The introduction of numbers as coordinates is an act of violence.

—Hermann Weyl, Philosophy of Mathematics and Natural Science.

The purpose of computing is insight, not numbers. — Richard Hamming (1962)

“Manifolds are a bit like pornography: hard to define, but you know one when you see one.” -S. Weinberger

For general continuous curves, it’s not that a simple proof [of the Jordan curve theorem] is not possible, it’s that it’s not desirable. The true content of the result is homology theory, which proves the separation result in n dimensions. There are special proofs in 2D that are simpler, but every such proof that I have seen feels like a one-night stand.

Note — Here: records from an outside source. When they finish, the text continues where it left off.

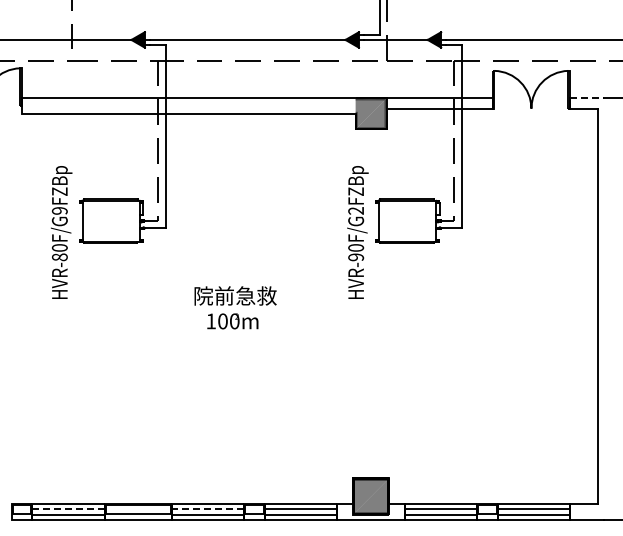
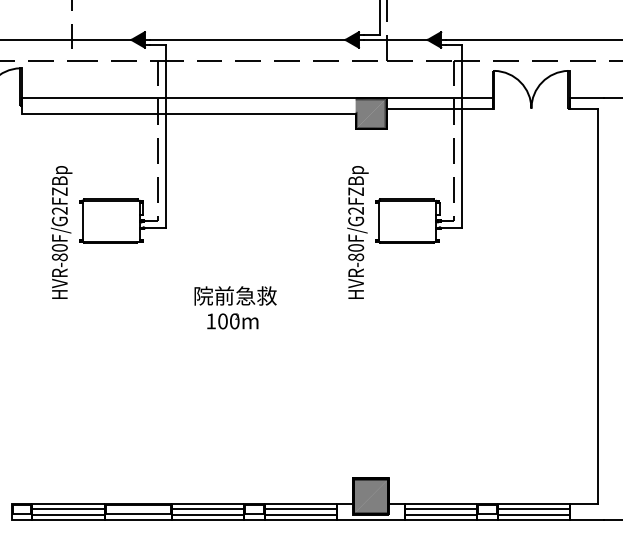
line at (586, 98): dashed -> solid
text at (59, 210): HVR-80F/G9FZBp -> HVR-80F/G2FZBp
text at (356, 257): HVR-90F/G2FZBp -> HVR-80F/G2FZBp
line at (68, 509): dashed -> solid
line at (207, 509): dashed -> solid
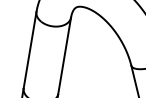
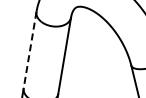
line at (30, 50): solid -> dashed
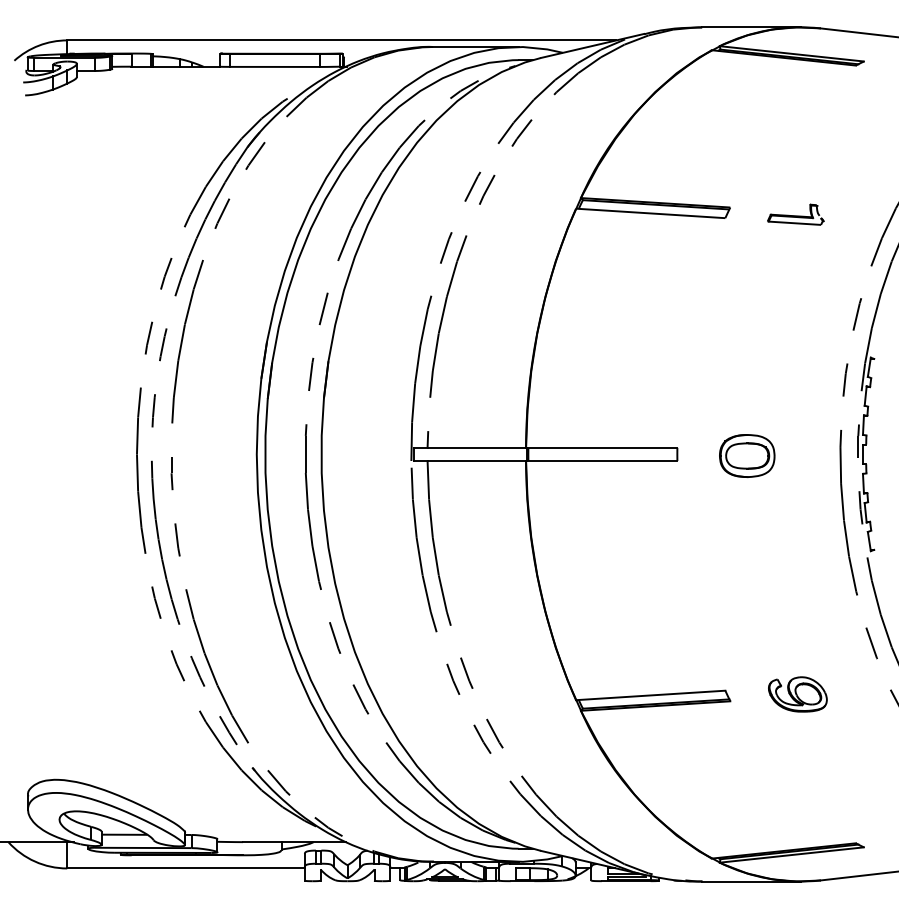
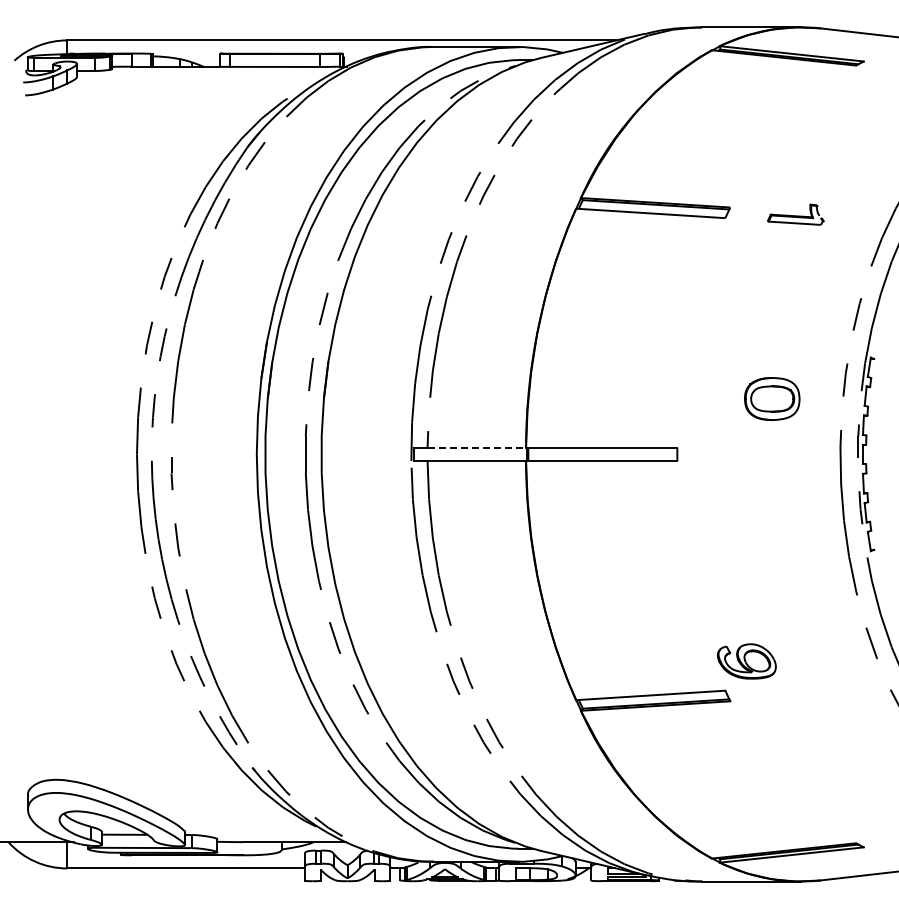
line at (477, 447): solid -> dashed
part at (747, 455) position: (747, 455) -> (772, 398)
part at (797, 694) position: (797, 694) -> (746, 661)
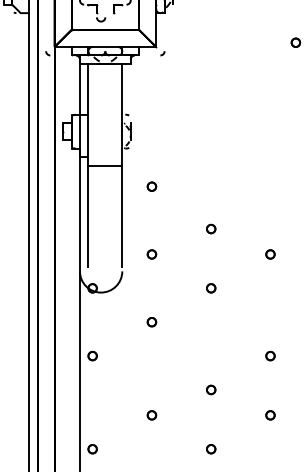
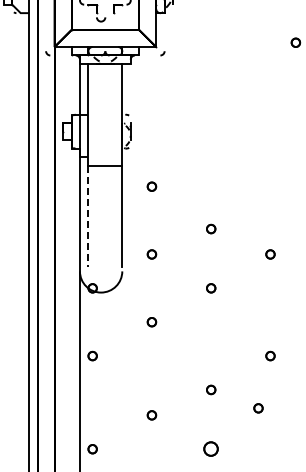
line at (88, 216): solid -> dashed
part at (270, 415) position: (270, 415) -> (258, 408)
part at (211, 449) size: 11x11 px -> 16x16 px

Only Dirichlet, Not I, not Cauchy, not Gauss, knows what a perfectly rigourous proof is, but we learn it only from him. When Gauss says he has proved something, I think it is very likely; when Cauchy says it, it is a fifty-fifty bet; when Dirichlet says it, it is certain; I prefer not to go into these delicate matters. C. G. J. Jacobi, writing to von Humboldt, in 1846.

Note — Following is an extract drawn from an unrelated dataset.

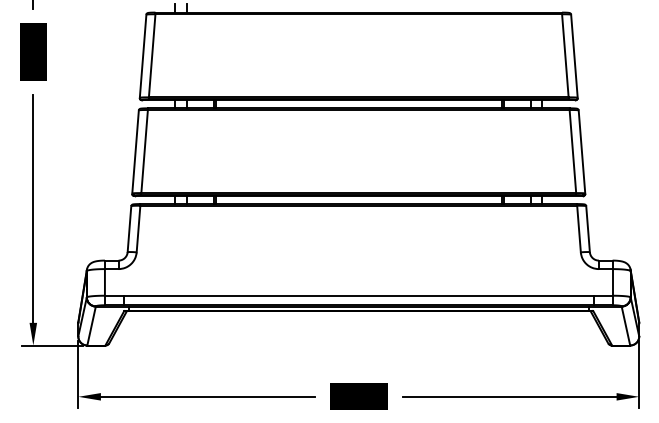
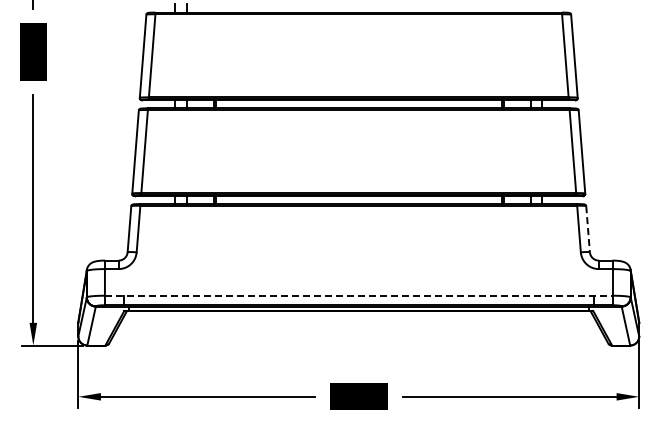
line at (588, 229): solid -> dashed
line at (358, 295): solid -> dashed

“Having thus refreshed ourselves in the oasis of a proof, we now turn again into the desert of definitions.”

  • Th. Bröcker & K. Jänich, Introduction to differential topology (p.25)

“You don’t have to believe in God, but you should believe in The Book.” — Paul Erdős. describing the Book held by the God that contains the most beautiful proofs to all the theorems

“A good stock of examples, as large as possible, is indispensable for a thorough understanding of any concept, and when I want to learn something new, I make it my first job to build one.” - Paul Halmos

“Don’t just read it; fight it! Ask your own questions, look for your own examples, discover your own proofs. Is the hypothesis necessary? Is the converse true? What happens in the classical special case? What about the degenerate cases? Where does the proof use the hypothesis?” - Paul Halmos

“Keep in mind that there are millions of theorems but only thousands of proofs, hundreds of proof blocks, and dozens of ideas. Unfortunately, no one has figured out how to transfer the ideas directly yet, so you have to extract them from complicated arguments by yourself.” - Fedja Nazarov

“Each day learn something new, and just as important, relearn something old.” - Robert Brault

“An expert is a man who has made all the mistakes that can be made, in a very narrow field.” - Niels Bohr

“If you want to build a ship, don’t drum up people together to collect wood and don’t assign them tasks and work, but rather teach them to long for the endless immensity of the sea.” - Antoine de Saint-Exupery

“The mind is not a vessel to be filled but a fire to be kindled.” - Plutarch

“Each problem that I solved became a rule which served afterwards to solve other problems.” - Rene Descartes

“The student of mathematics has to develop a tolerance for ambiguity. Pedantry can be the enemy of insight.” - Gila Hanna

“Geometry is the art of correct reasoning from incorrectly drawn figures.” - Henri Poincaré

“So a bundle of sets over I is“essentially just" a function with codomain I. The two are not of course identical conceptually. To construe a function as a bundle is to offer a new, and provocative, perspective." - Robert Goldblatt

“Perhaps the purpose of categorical algebra is to show that which is trivial is trivially trivial.” - Peter Freyd

“All analysts spend half their time hunting through the literature for inequalities which they want to use and cannot prove.” - G.H. Hardy

In describing the natural understanding we have of factoring, the famous mathematician Paul Erdos would have said, “Every baby knows that any integer greater than one can be factored into a product of primes.” While Erdos often exaggerated what babies know, it is certainly true that most grade school children know it.

“Q: What’s yellow, linear, normed, and complete? A: A Bananach space.”

Being obvious does not imply that it’s true.